(Extracted page text data)
────────────────

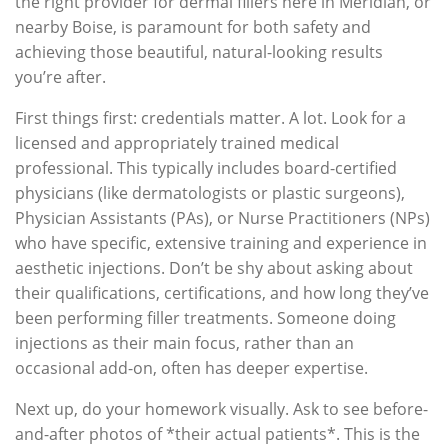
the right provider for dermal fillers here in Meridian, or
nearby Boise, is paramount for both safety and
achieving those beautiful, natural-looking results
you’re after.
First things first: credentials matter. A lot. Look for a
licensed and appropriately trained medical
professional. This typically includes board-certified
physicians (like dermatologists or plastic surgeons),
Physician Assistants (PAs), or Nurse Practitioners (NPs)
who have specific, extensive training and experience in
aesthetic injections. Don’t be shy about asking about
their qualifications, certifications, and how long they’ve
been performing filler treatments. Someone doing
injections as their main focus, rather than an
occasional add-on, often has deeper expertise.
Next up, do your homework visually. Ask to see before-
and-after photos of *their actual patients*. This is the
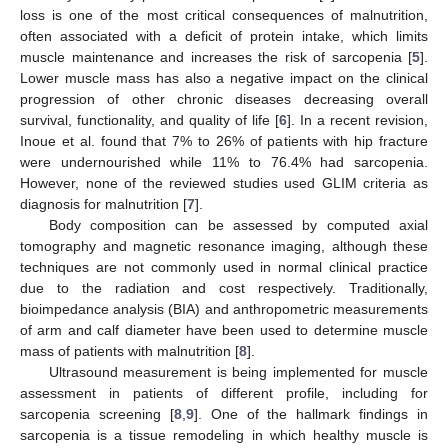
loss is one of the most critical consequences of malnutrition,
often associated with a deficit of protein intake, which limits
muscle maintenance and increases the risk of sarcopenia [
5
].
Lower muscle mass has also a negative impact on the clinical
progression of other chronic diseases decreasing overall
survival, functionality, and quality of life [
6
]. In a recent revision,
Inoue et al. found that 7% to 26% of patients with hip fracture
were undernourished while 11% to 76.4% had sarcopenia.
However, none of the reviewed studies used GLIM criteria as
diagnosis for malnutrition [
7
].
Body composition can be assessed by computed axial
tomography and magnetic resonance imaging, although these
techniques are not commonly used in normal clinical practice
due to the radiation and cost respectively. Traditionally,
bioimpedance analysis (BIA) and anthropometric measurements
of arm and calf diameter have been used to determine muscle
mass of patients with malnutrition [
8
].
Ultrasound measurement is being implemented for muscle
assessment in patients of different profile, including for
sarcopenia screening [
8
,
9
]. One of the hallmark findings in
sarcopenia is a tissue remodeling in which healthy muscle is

────────────────

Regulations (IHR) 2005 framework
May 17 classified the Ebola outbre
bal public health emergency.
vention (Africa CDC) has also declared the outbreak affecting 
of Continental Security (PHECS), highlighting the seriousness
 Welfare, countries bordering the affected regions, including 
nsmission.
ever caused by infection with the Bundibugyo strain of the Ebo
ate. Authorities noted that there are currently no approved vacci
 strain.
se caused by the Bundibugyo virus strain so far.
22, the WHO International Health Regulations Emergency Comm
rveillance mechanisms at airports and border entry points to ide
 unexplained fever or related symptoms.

────────────────

For each line above that contains the word "malnutrition", make a copy.

loss is one of the most critical consequences of malnutrition,
diagnosis for malnutrition [
mass of patients with malnutrition [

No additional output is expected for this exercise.